Dear Editor,
It feels like the loss of a close family member. The shocking pending closure of Stabroek News, one of the last of the few remaining media houses that could be called fiercely independent, frank to the nth degree, and grand in its commitment to truth. It may be seen by some as a tragic development. I do. Others may see what is a backhanded bow, and also definitely fitting for the date chosen to make the public announcement. It was Friday the 13th. Whoever said that that is an old wives’ tale, a Dark Ages superstition, just got a jarring shakeup and wakeup call. There is no need to ask for whom the bells toll. It tolls less for SN going out with dignity and class, after a job well done. It tolls more for Guyana, given the broad, sweeping, inestimable nature of this loss to public discourse in the national space.

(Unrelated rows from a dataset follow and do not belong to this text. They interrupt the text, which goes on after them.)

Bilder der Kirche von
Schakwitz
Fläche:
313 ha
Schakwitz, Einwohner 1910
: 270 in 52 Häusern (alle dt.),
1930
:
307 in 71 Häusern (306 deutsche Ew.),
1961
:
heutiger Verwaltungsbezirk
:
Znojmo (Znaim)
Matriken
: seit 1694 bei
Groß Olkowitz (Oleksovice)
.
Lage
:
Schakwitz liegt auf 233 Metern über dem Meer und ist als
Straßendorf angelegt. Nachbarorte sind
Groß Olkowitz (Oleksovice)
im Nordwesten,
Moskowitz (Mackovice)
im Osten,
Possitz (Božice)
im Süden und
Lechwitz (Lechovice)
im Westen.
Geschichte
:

The dedication to balanced coverage was always pronounced. The editorials largely sober and works of fine craftsmanship. The letter columns, a place for bipartisan expression at its best. With the exception of Kaieteur News and Demerara Waves, none other can so claim; few, if any, did come close. I have had my share of disagreements with some positions and decisions taken by the paper. But I had been privileged to serve as a Sunday columnist 15 years ago, until a personal tragedy prompted the regrettable, unavoidable, decision to discontinue that weekly contribution to fellow citizens.[1]

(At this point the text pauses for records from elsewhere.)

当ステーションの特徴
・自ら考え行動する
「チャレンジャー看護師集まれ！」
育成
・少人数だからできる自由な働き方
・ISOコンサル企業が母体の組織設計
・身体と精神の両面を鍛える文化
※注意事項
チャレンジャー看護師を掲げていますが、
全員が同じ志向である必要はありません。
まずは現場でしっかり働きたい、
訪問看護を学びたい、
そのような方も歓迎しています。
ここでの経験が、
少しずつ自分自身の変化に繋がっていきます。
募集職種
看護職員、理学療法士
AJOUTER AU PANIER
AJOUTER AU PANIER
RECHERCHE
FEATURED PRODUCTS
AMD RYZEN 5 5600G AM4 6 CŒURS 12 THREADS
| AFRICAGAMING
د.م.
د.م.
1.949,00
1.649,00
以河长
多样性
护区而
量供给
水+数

I think that SN served the citizens of this country well, in an impeccable and consistently forthright manner. But a newspaper that is starved of its revenues can only go on for so long. It is a slicker, less conspicuous move by the powers that control so much to cutoff ad revenues earned, then to cutoff ads. The latter would raise the interest and wrath of regional and international media watchdog entities. The former can always be blamed on the bureaucracy, which knows how to slowdown and stagger its payments for maximum pain. A company that is owed $98 million in advertising revenues had to be gasping for breath, struggling to put one foot in front of the other as the days came by, passed. It is illuminating that in a country where there is so much money for so many things, that $98 million can be cunningly withheld, so that the day that is hoped for arrives earlier than later. In a game of a thousand cuts played by an unscrupulous group in what can only qualify as a repugnant ruling presence, it was a matter of time, and how much pain can be absorbed, how much blood afforded to drain.

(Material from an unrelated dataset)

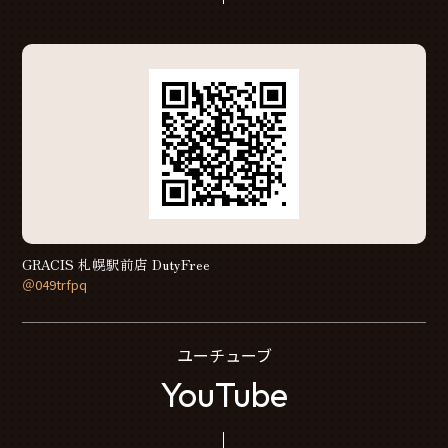
GRACIS 札幌駅前店 DutyFree
＠049trfpq
ユーチューブ
YouTube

Love SN or hate what it stood for, there was one thing that could not be denied. It earned every sliver, every hillock, of respect that came its way, and will come in the days ahead. My recommendation to the survivors of the SN departure from the midst, is that they give serious consideration to reinvesting themselves in some form of online presence. Guyanese needs that quality, that consistent integrity. Who will be next to fall under the axe of a group of men and women bent on total control of the Guyana environment? There is Kaieteur News which looks like a prime candidate, since it is owed upwards of $100 million in ad revenues that are stuck somewhere between the realm of red tape and the red haze of those who hate truth and light. And then what do Guyanese have? I would assert that it is set to be nothing but the equivalent of what dominates in North Korea and Putin’s Russia. Those Guyanese whose hands are bloodied by this long running battle against the independent media may live to regret what turns out to be a pyrrhic victory for them. To the entire SN family, my very best going forward. The journey will continue somehow.